◆ Фрагмент страницы:
Дзыга Я.О. «Пушкин — все наше бытие» (Пушкинский вектор в творчестве И. Шмелева)


Ключевые слова: биография писателя, русская эмиграция первой волны, художественное воплощение национального самопознания, пушкинская традиция в литературе.

Интенсивный процесс воссоединения русской литературы XX века в единый поток на сегодняшний день нашел адекватное отражение в практике школьного преподавания. Ранее изъятый пласт литературы эмиграции в школьной программе представлен именами наиболее ярких писателей русского зарубежья, в числе которых И.С. Шмелев. При этом методологической основой изучения целостного литературного процесса являются этико-эстетические традиции русской классики. Особенно интересным с этой точки зрения представляется пушкинское влияние в творчестве Шмелева.

Вся жизнь автора «Лета Господня» протекала «в присутствии» Пушкина. Первое детское воспоминание о классике связано с тяжелой семейной драмой Шмелевых. Подряд по постройке трибун для публики на открытии памятника Пушкину в 1880 году был последним в жизни отца будущего писателя.

С этим событием связаны первые детские впечатления Шмелева о русском гении. Ко времени постройки трибун мальчик уже знал и «Птичку Божию», и «Румяной зарею», успел прочитать всего «Вещего Олега», но его представления о поэте носили смутный характер. «Я рад, что отец строит «места» для Пушкина. <...> Через это Пушкин становится мне близким, нашим. Я рад, но ясно не понимаю — чему я рад»1.

◆ Содержимое набора данных:

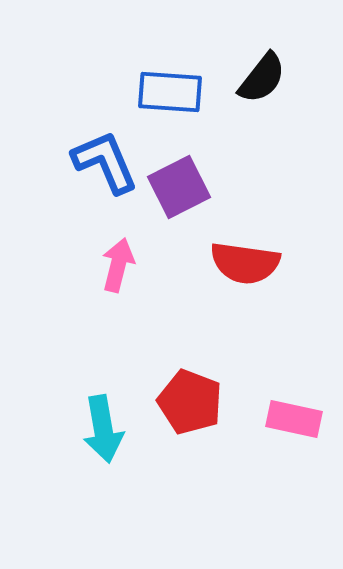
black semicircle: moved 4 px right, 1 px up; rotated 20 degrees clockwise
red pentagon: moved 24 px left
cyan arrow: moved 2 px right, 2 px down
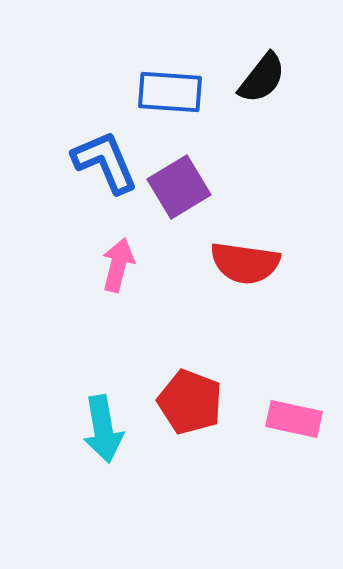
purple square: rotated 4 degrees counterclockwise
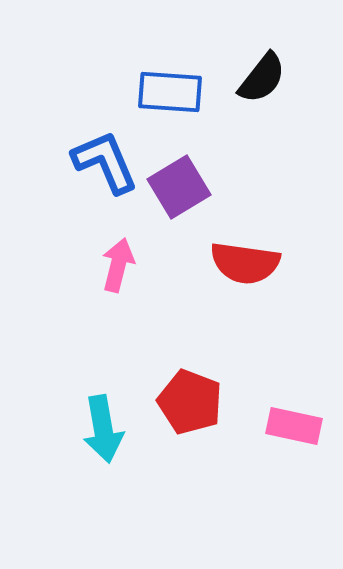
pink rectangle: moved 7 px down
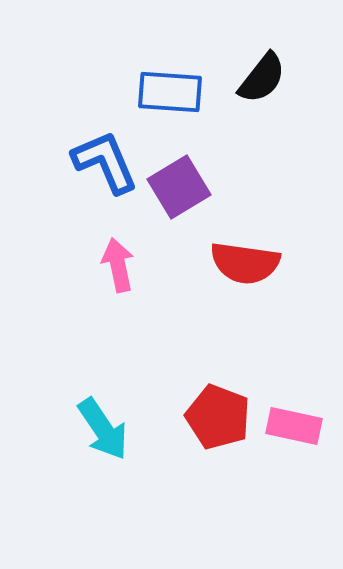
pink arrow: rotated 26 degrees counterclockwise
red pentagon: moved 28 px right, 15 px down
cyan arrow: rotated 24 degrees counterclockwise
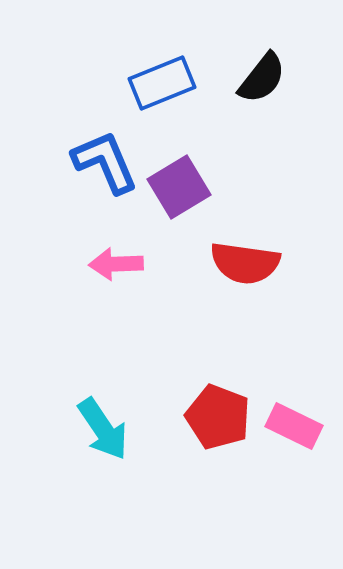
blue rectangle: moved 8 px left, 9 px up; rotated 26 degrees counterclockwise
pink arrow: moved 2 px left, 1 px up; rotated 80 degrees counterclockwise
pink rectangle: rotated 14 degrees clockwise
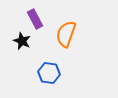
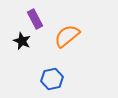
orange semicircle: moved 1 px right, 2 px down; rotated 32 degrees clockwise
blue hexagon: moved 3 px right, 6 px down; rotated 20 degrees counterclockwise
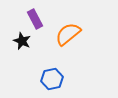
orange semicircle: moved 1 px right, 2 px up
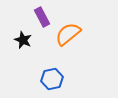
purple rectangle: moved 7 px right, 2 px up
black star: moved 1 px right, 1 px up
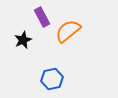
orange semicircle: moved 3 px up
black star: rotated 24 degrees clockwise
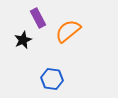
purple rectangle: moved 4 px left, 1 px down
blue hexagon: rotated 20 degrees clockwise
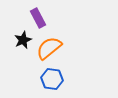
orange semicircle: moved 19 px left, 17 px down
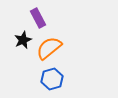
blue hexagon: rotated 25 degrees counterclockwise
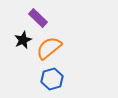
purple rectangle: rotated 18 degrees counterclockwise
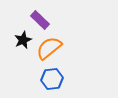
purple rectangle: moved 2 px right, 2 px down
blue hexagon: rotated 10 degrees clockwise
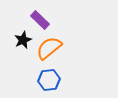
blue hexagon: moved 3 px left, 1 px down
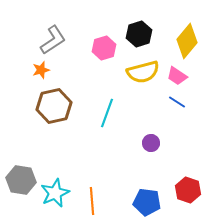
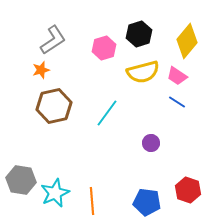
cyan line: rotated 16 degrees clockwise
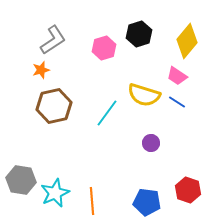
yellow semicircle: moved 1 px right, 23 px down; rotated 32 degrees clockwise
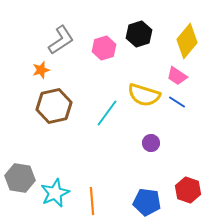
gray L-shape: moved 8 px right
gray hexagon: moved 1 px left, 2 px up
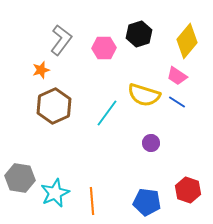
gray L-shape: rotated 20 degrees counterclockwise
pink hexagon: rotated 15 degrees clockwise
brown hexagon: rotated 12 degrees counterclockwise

...

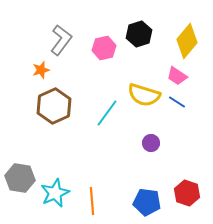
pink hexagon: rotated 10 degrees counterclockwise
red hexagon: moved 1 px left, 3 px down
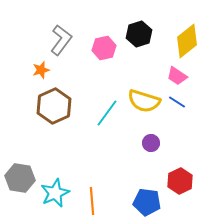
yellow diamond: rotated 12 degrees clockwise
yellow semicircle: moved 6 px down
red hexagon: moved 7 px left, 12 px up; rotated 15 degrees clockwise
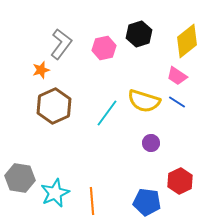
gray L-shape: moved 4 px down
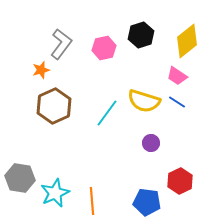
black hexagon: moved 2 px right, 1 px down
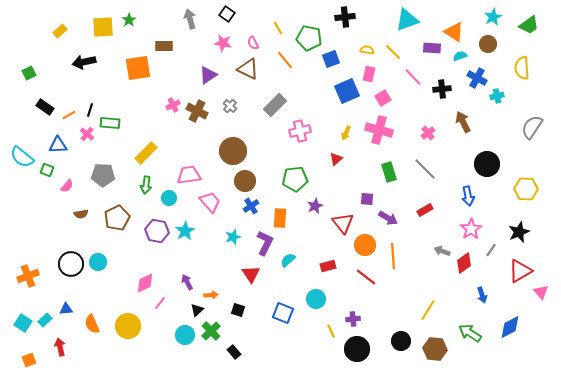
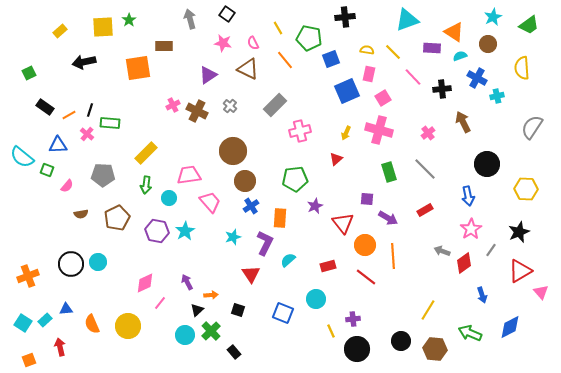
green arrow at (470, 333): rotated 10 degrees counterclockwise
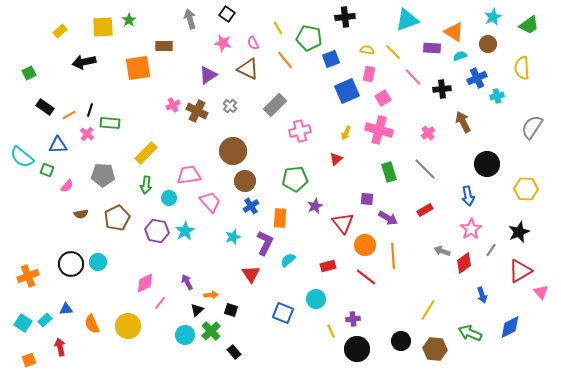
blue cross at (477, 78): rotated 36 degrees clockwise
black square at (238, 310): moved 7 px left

◆ Короткое задание 1: В каком году, согласно статье о Шмелеве, открыли памятник Пушкину, для публики на открытии которого отец писателя строил трибуны?
◆ Короткое задание 2: Перепишите участок строк набора данных от строки, содержащей «black semicircle: moved», до строки, содержащей «cyan arrow: rotated», включительно, заменив «red pentagon» на «green pentagon» и ничего больше не меняя. Изображения в ответ не включайте.

◆ Правильный ответ 1: В 1880 году.

◆ Правильный ответ 2:
black semicircle: moved 4 px right, 1 px up; rotated 20 degrees clockwise
green pentagon: moved 24 px left
cyan arrow: moved 2 px right, 2 px down
purple square: rotated 4 degrees counterclockwise
pink rectangle: moved 7 px down
pink arrow: rotated 26 degrees counterclockwise
green pentagon: moved 28 px right, 15 px down
cyan arrow: rotated 24 degrees counterclockwise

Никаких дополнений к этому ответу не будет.